The literary potential of whaling as a metaphor is astonishing, at least as of the mid-nineteenth century, given the whale as the largest living creature then known to mankind - something more like an ecology than an animal. A few years ago, an acquaintance of mine developed a theory about the influence of the whale on human history - all founded on many world cultures supporting creation myths based around giant oceanic monsters - Tiamat and Cipactli to name but two - and the apparent global prevalence of solar symbols combining a circle with a chevron which, my friend suggested, might be derived from whale vertebrae. There was more to it, and although it was overly reliant upon coincidental resemblance and didn't really explain anything which wasn't already supported by a decent explanation, the idea was nevertheless an impressive attempt to grapple with our experience of reality and the assumptions we make about it; and I really feel that Moby-Dick should have done the same thing, but better.

Tuesday 2 August 2022

Deadman


 

Mike Baron & Kelley Jones Deadman (1989)
The closer I get to actually finishing Moby fucking Dick, the harder it becomes. I'll open the book, set my eyes to yet another droning chapter, and before I know what's happening, I'm half way through something more enjoyable - even anything more enjoyable given that it's a massive fucking category encompassing every book ever written except for Moby-Dick and possibly the works of Dostoyevsky. This time it was Deadman, specifically a single story spanning a couple of prestige format series - two issues each - published '89 and '92 respectively.
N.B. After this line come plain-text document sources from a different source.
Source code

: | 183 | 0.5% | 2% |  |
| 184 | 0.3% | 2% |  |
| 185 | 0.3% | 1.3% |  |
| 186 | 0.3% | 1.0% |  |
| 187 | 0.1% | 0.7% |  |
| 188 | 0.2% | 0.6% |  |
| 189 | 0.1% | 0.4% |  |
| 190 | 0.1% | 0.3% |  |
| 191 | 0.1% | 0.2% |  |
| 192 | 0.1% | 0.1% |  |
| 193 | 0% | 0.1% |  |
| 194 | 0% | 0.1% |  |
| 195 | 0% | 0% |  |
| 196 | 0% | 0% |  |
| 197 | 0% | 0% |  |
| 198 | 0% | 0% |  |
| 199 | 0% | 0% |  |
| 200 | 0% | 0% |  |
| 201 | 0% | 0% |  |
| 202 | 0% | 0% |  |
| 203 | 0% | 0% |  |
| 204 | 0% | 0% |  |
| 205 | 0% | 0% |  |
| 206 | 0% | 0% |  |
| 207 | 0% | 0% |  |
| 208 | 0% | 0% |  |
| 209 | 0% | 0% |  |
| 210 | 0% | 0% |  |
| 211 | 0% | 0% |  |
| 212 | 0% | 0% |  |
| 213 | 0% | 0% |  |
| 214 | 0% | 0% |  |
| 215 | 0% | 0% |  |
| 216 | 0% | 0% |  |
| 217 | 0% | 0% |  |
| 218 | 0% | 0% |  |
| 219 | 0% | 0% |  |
Deadman is the creation of Arnold Drake, who also came up with the Doom Patrol, and is similarly at odds with the mainstream caped milieu upon which he occasionally intrudes. His superpower is that he's dead - hence the name and the red costume with a big white D on the front. Specifically, he's a crime-solving ghost, or at least that's the resume. The supernatural is a realm where DC Comics always fared quite well, not least since Alan Moore knotted all of the various characters together into a single spooky continuum during his run on Swamp Thing, and which arguably resulted in the founding of the Vertigo imprint. I liked Vertigo, but I still think their best stuff happened before they felt like they had to give it a special name - Mike Baron's Deadman, for example.

Firstly, the art of Kelley Jones is incredible, drawing on the expressionism of all those pre-code horror comics to render something which is as much its own visual language as Giger's biomechanics - to which it's a sort of swampy, mushroom festooned rural cousin. Mike Baron's writing further abstracts the story from its distant caped origins to forge what I suppose you might call tender horror, allowing a crushing sense of pathos to a character who may as well be the contents of a butcher's shop window and without any obvious aesthetic contradictions. Deadman falls in love with another ghost, it all goes horribly wrong, and ludicrous though it probably should be, it still does its job better than Herman Melville evidently did his. This is one of those things which I had on eBay for a while, but no-one bought it presumably due to none of the usual attention grabbing names being involved. This has at least meant that I haven't had to buy the thing twice - as happened with a few of the comic books I ended up selling - but seems like a sad indictment on the taste of the comic buying public.